Regeneron’s Antibody Miracle for Covid-19 :Within two days of receiving treatment, my wife and I had no more symptoms. David Asman
Three weeks ago my wife and I were toasting the New Year and giving blessings for the last. It was a year in which we welcomed our first grandchild, reason enough to be thankful. It was also a year during which we maintained our health, despite living, shopping, working and commuting in the heart of the city with the world’s worst Covid-19 death record. It appeared we were going to skate through the pandemic into the post-pandemic era without getting sick.
Then the coughing began.
After a long day at work, I went to bed early and kept waking up with a hacking cough. I rose the next morning feeling dizzy and achy with a cold sweat. I called my doctor, who got right to the point: “You probably have Covid; that’s the only thing getting through masks these days.”
Since I had a fever, I went directly to NYU Hospital’s emergency Covid ward. Although it was overcrowded, an unexpected calm prevailed. Several of the nurses and aides told me they’d already had Covid. Others had been vaccinated. More important, they said, they now have powerful weapons to use against the virus.
The weapon that interested me most was the antibody cocktail by Regeneron that has emerged from this crisis as a giant-killer. Once my test came back positive, I asked the nurses whether I could get the casirivimab and imdevimab drugs that night. They said it’s only given the day after you’re diagnosed. I also learned that despite Operation Warp Speed’s remarkable achievements in bringing drugs like this to the market quickly, there were still regulatory barriers to its distribution that seemed needlessly bureaucratic.

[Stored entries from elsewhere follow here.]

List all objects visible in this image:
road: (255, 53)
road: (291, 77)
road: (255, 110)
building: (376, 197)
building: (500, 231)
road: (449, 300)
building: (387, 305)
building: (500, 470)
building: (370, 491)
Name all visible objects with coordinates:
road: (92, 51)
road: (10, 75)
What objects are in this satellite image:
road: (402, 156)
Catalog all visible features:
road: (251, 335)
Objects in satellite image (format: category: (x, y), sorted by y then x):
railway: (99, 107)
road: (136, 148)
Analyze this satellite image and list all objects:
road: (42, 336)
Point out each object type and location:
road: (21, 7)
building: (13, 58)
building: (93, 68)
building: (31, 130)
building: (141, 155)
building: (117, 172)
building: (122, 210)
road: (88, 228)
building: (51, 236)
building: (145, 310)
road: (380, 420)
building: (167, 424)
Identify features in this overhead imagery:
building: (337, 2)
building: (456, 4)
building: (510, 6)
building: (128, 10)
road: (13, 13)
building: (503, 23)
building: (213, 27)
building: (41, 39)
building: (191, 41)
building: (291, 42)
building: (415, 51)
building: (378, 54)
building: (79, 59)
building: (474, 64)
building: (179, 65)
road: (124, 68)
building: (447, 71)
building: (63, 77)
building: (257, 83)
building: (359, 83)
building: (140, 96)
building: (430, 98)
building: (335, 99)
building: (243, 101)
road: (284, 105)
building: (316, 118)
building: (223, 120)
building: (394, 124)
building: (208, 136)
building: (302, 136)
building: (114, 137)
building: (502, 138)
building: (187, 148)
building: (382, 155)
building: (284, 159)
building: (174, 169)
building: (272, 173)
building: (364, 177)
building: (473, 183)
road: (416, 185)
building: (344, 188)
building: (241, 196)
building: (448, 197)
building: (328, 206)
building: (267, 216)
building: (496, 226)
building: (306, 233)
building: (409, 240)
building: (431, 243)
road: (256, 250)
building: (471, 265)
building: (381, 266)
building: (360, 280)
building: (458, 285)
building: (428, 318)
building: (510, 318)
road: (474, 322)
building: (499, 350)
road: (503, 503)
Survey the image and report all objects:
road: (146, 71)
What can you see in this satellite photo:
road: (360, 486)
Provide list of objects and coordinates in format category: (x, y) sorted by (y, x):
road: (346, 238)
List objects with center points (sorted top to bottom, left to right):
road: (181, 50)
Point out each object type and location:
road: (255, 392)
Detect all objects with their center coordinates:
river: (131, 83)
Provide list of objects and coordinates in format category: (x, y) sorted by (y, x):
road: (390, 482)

By the time I returned home, my wife was also developing symptoms. Fortunately my doctor had been working behind the scenes trying to find a place where Regeneron’s drugs could be administered quickly. We received our infusions over the following two days. That’s when the “miracles” began.
In short order my wife and I started feeling remarkably better. Two days after the infusions, our symptoms were gone. We’re three weeks past the infusions now, and we seem fully recovered.
So why in the middle of a Covid surge is it so difficult to get remarkable drugs when indications are that there is an excess of supply? Until the vaccines are universally available, the antibody cocktails are as close as we’re going to come to a silver bullet for slaying the Covid monster.
Last week the Trump administration agreed to a $2.6 billion purchase for 1.25 million new doses from Regeneron. If the Biden administration wants to make its mark on the pandemic, something more than repeating simplistic bromides like mask mandates, it should double down on that contract. Experts like former Food and Drug Administration Commissioner Scott Gottlieb say fortifying supplies of the antibody serums, as well as deregulating their distribution and setting up infusion centers in hospitals, should be a top national priority. My wife and I heartily agree.